Maritime Authority seeks power to seize, destroy these boats
State losing revenue as environment gets polluted
With trading of illegal fuel on Ghana’s high seas increasing at an alarming rate, the Ghana Maritime Authority (GMA) has said it will soon acquire the power to seize and destroy the boats being used for this illegal business.
The Authority’s Director-General, Thomas Kofi Alonsi, said the legal department has been instructed to go to court and obtain the necessary orders that will allow the regulator to lawfully seize and destroy these boats.
Speaking to security chiefs at the Western Naval base, who told him that the illegal fuel trade along the coast in the Central Region and Takoradi enclave had assumed alarming proportions and become a menace in the area, he stressed that the activities of these illegal boats – locally called Dendeys – will be dealt with.
Disguised as fishing boats, these massive wooden vessels have the storage capacity for tens of thousands of litres and are propelled by twin-outboard motors – going to the high seas mostly at night, when criminal oil tanker ships dock. Tonnes of fuel are pumped from the tankers into the Dendeys (wooden boats), which sail to different beaches and discharge their content into waiting road fuel tankers on the blindside of tax and other regulatory authorities.
When asked why the boats would not be used for another purpose to prevent them from being destroyed, the GMA said the boats are fashioned for the sole purpose of this illegal activity and therefore could not be put to any other use – resulting in the decision to destroy them when seized.

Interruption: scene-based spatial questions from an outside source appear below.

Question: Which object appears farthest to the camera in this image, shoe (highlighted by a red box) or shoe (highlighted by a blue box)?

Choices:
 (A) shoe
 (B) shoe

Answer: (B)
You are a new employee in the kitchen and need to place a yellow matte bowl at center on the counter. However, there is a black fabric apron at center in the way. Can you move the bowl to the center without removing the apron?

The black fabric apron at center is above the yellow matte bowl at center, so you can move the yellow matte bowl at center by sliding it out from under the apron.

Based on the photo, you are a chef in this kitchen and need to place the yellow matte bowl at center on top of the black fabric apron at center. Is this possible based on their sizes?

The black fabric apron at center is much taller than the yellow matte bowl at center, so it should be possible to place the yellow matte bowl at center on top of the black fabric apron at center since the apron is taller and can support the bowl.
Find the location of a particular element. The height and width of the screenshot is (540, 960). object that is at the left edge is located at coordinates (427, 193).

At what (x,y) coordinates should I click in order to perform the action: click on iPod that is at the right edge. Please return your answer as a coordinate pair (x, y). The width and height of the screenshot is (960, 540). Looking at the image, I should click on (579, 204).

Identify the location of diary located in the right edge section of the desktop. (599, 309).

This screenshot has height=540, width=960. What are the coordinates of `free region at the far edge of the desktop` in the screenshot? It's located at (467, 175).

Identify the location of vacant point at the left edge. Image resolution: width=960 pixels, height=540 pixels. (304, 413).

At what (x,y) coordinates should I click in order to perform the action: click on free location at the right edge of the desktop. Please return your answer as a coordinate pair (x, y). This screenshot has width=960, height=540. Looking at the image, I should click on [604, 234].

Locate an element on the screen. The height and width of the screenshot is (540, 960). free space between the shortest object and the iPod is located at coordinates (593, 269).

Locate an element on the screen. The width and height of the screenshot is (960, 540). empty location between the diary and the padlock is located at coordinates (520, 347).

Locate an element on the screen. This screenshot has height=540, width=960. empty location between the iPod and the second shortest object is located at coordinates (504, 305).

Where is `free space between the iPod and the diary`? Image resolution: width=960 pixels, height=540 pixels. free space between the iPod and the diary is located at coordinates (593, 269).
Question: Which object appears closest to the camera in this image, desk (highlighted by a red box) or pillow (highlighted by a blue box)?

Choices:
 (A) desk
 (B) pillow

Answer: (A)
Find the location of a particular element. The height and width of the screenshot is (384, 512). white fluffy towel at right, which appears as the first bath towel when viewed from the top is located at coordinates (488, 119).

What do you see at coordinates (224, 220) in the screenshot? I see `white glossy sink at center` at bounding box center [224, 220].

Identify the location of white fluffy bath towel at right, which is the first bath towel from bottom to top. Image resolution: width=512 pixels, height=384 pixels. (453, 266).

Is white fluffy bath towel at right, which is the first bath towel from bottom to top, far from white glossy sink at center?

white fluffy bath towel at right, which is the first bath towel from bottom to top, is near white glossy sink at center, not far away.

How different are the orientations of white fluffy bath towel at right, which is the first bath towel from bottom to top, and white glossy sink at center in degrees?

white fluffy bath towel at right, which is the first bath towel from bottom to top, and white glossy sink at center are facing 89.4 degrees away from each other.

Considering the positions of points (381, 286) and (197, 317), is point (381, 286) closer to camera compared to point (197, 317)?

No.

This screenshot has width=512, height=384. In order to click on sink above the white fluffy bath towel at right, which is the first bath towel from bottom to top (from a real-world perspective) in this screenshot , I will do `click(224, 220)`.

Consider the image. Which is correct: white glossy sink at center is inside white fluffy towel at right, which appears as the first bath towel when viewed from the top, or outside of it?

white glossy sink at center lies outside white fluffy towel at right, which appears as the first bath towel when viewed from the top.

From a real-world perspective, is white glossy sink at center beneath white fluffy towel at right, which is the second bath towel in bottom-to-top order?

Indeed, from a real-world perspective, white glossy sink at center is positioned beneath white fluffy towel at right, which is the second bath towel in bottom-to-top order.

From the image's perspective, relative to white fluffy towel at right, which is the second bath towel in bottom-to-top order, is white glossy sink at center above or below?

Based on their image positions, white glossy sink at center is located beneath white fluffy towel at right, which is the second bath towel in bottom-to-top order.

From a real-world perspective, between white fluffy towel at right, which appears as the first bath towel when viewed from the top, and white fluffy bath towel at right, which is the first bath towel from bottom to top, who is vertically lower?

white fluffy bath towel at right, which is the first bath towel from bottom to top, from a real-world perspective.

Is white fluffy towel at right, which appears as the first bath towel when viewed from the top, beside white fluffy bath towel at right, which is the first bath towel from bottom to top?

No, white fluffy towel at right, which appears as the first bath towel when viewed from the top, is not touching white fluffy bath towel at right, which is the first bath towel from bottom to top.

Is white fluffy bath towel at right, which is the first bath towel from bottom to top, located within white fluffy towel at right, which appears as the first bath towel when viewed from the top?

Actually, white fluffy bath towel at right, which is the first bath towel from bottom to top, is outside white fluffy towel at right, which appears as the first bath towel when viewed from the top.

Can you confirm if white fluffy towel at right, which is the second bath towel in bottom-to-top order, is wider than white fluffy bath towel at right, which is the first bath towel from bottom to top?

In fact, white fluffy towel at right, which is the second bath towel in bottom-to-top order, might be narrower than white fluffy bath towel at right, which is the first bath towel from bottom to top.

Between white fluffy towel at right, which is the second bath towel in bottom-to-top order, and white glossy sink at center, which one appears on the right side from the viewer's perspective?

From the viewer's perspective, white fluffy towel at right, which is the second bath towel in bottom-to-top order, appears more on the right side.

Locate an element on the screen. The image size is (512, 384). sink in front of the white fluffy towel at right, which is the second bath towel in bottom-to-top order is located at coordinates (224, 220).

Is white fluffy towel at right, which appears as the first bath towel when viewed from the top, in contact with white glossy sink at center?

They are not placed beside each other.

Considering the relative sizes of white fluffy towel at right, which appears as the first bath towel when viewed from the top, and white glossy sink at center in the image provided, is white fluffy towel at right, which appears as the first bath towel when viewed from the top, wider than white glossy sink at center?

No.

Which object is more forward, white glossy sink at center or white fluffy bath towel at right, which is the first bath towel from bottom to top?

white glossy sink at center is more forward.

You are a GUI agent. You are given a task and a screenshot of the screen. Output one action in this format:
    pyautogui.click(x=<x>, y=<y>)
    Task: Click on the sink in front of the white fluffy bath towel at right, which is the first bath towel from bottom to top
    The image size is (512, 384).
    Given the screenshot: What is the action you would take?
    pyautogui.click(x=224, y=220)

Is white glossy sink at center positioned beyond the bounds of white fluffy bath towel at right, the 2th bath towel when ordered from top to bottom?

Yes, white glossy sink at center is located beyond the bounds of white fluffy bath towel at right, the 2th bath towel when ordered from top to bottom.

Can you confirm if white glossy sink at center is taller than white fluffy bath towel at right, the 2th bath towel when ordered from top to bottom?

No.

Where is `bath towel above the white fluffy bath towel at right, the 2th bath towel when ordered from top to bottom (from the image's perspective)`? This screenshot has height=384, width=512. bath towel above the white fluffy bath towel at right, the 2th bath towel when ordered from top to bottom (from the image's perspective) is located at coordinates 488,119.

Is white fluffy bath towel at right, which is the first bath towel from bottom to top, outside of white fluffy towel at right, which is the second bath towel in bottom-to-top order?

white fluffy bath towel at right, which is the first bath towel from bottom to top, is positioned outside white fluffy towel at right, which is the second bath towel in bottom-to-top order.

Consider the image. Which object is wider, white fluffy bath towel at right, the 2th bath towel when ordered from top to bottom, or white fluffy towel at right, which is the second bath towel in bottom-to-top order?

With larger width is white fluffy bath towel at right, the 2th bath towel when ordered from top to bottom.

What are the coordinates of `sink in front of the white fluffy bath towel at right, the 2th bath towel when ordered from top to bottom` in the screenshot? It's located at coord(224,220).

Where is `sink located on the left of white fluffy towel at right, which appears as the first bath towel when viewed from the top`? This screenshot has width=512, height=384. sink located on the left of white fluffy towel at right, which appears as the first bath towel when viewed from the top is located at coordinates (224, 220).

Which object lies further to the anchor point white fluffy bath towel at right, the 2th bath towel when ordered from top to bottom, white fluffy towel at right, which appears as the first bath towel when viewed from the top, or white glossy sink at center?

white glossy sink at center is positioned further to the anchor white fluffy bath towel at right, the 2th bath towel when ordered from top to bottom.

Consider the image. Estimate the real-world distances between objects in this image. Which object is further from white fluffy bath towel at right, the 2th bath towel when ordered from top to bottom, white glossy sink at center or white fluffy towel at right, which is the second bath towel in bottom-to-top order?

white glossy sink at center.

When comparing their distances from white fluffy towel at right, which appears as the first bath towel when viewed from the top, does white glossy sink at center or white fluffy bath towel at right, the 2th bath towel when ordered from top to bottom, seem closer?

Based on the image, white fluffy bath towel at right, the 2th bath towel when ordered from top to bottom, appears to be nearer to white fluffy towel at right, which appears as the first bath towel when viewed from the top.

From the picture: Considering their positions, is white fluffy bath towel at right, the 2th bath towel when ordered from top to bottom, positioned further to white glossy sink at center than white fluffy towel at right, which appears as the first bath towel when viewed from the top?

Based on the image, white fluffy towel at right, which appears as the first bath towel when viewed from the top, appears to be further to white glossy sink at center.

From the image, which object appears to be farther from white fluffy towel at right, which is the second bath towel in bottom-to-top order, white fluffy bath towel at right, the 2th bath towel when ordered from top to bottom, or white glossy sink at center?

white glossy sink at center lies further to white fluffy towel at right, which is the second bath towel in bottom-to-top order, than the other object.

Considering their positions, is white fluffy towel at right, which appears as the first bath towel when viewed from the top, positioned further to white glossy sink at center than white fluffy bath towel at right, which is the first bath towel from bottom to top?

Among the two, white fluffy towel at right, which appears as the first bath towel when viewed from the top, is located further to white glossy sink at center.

State losing revenues, environment polluted
The state loses large amounts of revenue and regulators lose levies as a result of the fuel smugglers illegal activities. But that may not be the only headache of regulators, as large quantities of fuel – mostly diesel – spill on the beaches, causing pollution and other environmental hazards. The illegally procured fuel, which is usually of low quality, ends up on the market – having escaped the regulatory scrutiny and quality assurance of the National Petroleum Authority (NPA), posing serious risks to vehicles.
The annual report of the Chamber of Bulk Oil Distributors (CBOD) on activities in the downstream petroleum subsector showed that the country in 2018 saved nearly GH¢1billion that would have otherwise been lost through smuggling of the products.
The report showed that GH¢952million was saved by blocking the sale of illicit sale of petroleum products in the country in 2018. This was a reversal from the losses made in the last three years – 2015 to 2017 – through unaccounted stock and evasion of taxes.
These boats must be stopped immediately
At the meeting with the Ghana Maritime Authority, the Head of Marine Police, DCOP Iddi Seidu, and the Western Naval Command’s Commodore E.A. Kwafo, the Acting Flag Officer Commanding at the Western Naval Command, painted a painfully bleak picture of risks posed by the Dendeys. “We are rearing a monster that will one day consume all of us,” he said tersely.
Commodore Kwafo said the owners of these boats, if not stopped, may become emboldened and even start using their boats to cart other illicit products, such as weapons and drugs. He praised the GMA for instituting the night patrols which have led to the arrest and seizure of some ships and Dendeys engaged in illegal bunkering.
The Director General of GMA, Thomas Alonsi, who was accompanied by his two deputies, Daniel Appianin and Yaw Antwi Akosa, as well as the head of Legal and Board Secretary, Patience Ella Diaba, commended the Naval Command and Marine Police for detailing armed men to provide security for the night patrols.
He said it is fiercely urgent for the illegal fuel dealers to be reined-in and put on a leash.
“The building of these boats is itself in violation of the GMA’s regulations; because by law they are required to obtain a permit from us to build such vessels. My officers here, however, tell me no one has ever applied for any such permit,” he said, adding that beyond this the boats are supposed to be registered and licenced to go to sea, but none of the Dendeys are registered or licenced or even marked. “This is not right,” he said.
The head of the Ghana Maritime Authority at Takoradi, Captain William E. Thompson, explained that destroying the boats would achieve a number of things – make it unprofitable to engage in fuel smuggling, protect fuel consumers from substandard products, and generate revenue for the state.